ASSIGNED TASK A: According to the nursing article, who is the President of the Spanish Council of Nurses?
ASSIGNED TASK B: From the nursing article, pull out the passage from "The head of" to "profession in Spain.", word for word.

The head of Spain's top nursing association said he was "ashamed" that Spanish nurses were leaving for Germany to do menial health care work at a time when Spain itself needs over 100,000 new nurses.

'Spanish nurses wipe backsides in Germany'
Some 20,000 nurses in Spain have lost their jobs in recent years. File photo: Patrick Bernard/AFP

Nurses are "going to Germany to wash bums," said Máximo González Jurado, the President of the Spanish Council of Nurses (CGE) on Monday.

The Germans recruit Spanish nurses "to work in old people's homes doing less qualified work than auxiliary nurses in Spain", he said during a press conference to launch a new report on the perilous state of the nursing profession in Spain.

"We are subsidizing Germany's health system," said the nursing boss.

Government cuts to health — spending fell by 0.5 percent from 2009 to 2011 — have seen some 20,000 nurses in Spain lose their jobs.

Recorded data
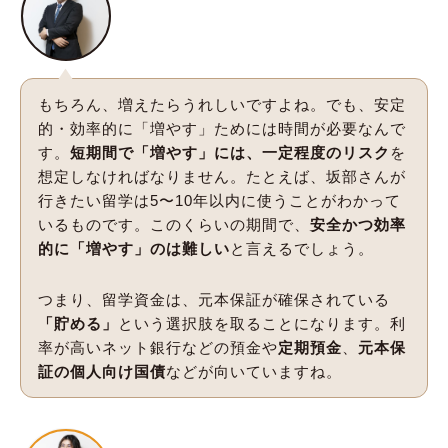
もちろん、増えたらうれしいですよね。でも、安定
的・効率的に「増やす」ためには時間が必要なんで
す。
短期間で「増やす」には、一定程度のリスク
を
想定しなければなりません。たとえば、坂部さんが
行きたい留学は5〜10年以内に使うことがわかって
いるものです。このくらいの期間で、
安全かつ効率
的に「増やす」のは難しい
と言えるでしょう。
つまり、留学資金は、元本保証が確保されている
「貯める」
という選択肢を取ることになります。利
率が高いネット銀行などの預金や
定期預金
、
元本保
証の個人向け国債
などが向いていますね。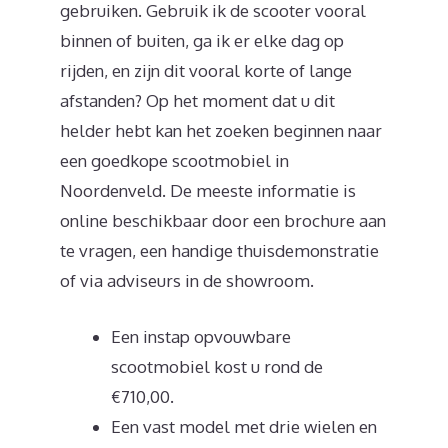
gebruiken. Gebruik ik de scooter vooral
binnen of buiten, ga ik er elke dag op
rijden, en zijn dit vooral korte of lange
afstanden? Op het moment dat u dit
helder hebt kan het zoeken beginnen naar
een goedkope scootmobiel in
Noordenveld. De meeste informatie is
online beschikbaar door een brochure aan
te vragen, een handige thuisdemonstratie
of via adviseurs in de showroom.
Een instap opvouwbare
scootmobiel kost u rond de
€710,00.
Een vast model met drie wielen en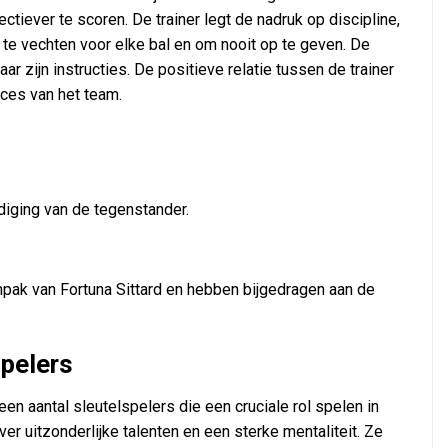
ctiever te scoren. De trainer legt de nadruk op discipline,
 te vechten voor elke bal en om nooit op te geven. De
ar zijn instructies. De positieve relatie tussen de trainer
cces van het team.
diging van de tegenstander.
pak van Fortuna Sittard en hebben bijgedragen aan de
spelers
een aantal sleutelspelers die een cruciale rol spelen in
r uitzonderlijke talenten en een sterke mentaliteit. Ze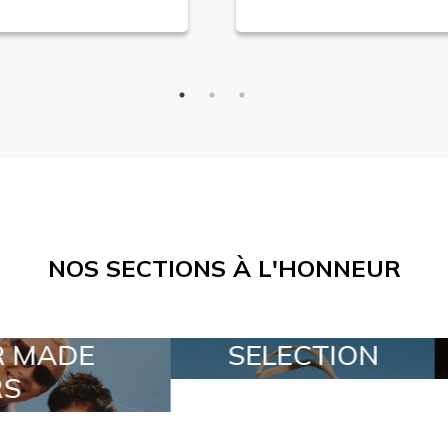
NOS SECTIONS À L'HONNEUR
SELECTION
SPECIAL LOT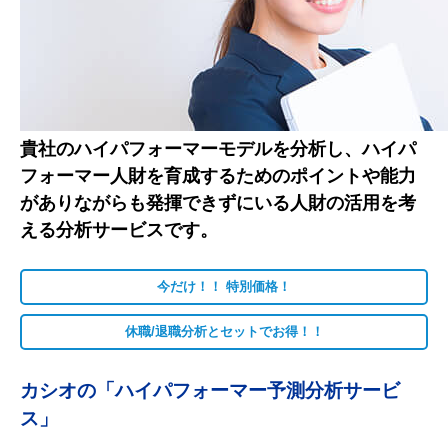
貴社のハイパフォーマーモデルを分析し、ハイパ
フォーマー人財を育成するためのポイントや能力
がありながらも発揮できずにいる人財の活用を考
える分析サービスです。
今だけ！！ 特別価格！
休職/退職分析とセットでお得！！
カシオの「ハイパフォーマー予測分析サービ
ス」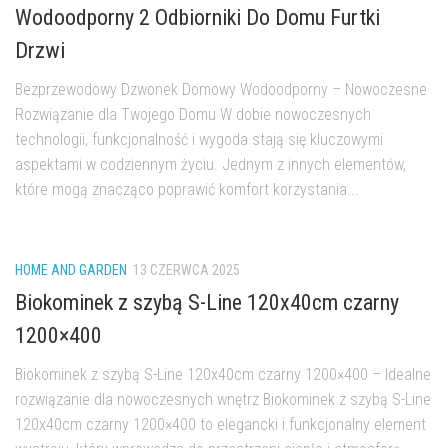
Wodoodporny 2 Odbiorniki Do Domu Furtki
Drzwi
Bezprzewodowy Dzwonek Domowy Wodoodporny – Nowoczesne
Rozwiązanie dla Twojego Domu W dobie nowoczesnych
technologii, funkcjonalność i wygoda stają się kluczowymi
aspektami w codziennym życiu. Jednym z innych elementów,
które mogą znacząco poprawić komfort korzystania...
HOME AND GARDEN
13 CZERWCA 2025
Biokominek z szybą S-Line 120x40cm czarny
1200×400
Biokominek z szybą S-Line 120x40cm czarny 1200×400 – Idealne
rozwiązanie dla nowoczesnych wnętrz Biokominek z szybą S-Line
120x40cm czarny 1200×400 to elegancki i funkcjonalny element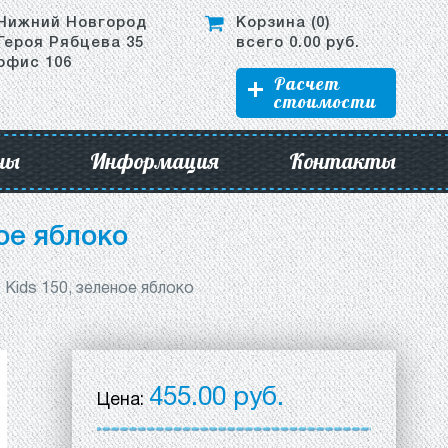
Нижний Новгород
Корзина (
0
)
Героя Рябцева 35
всего
0.00
руб.
офис 106
Расчет
стоимости
ны
Информация
Контакты
ое яблоко
Kids 150, зеленое яблоко
455.00 руб.
Цена: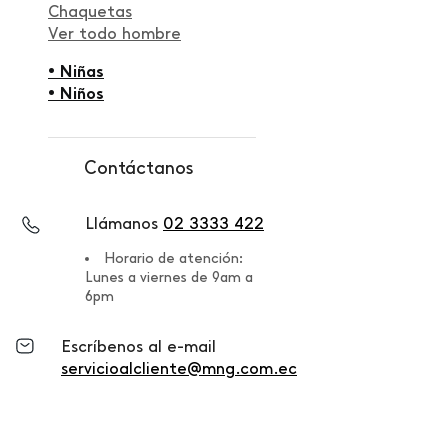
Chaquetas
Ver todo hombre
• Niñas
• Niños
Contáctanos
Llámanos
02 3333 422
Horario de atención:
Lunes a viernes de 9am a
6pm
Escríbenos al e-mail
servicioalcliente@mng.com.ec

PROBLEM SOLUTION A: Máximo González Jurado

PROBLEM SOLUTION B:
The head of Spain's top nursing association said he was "ashamed" that Spanish nurses were leaving for Germany to do menial health care work at a time when Spain itself needs over 100,000 new nurses.

'Spanish nurses wipe backsides in Germany'
Some 20,000 nurses in Spain have lost their jobs in recent years. File photo: Patrick Bernard/AFP

Nurses are "going to Germany to wash bums," said Máximo González Jurado, the President of the Spanish Council of Nurses (CGE) on Monday.

The Germans recruit Spanish nurses "to work in old people's homes doing less qualified work than auxiliary nurses in Spain", he said during a press conference to launch a new report on the perilous state of the nursing profession in Spain.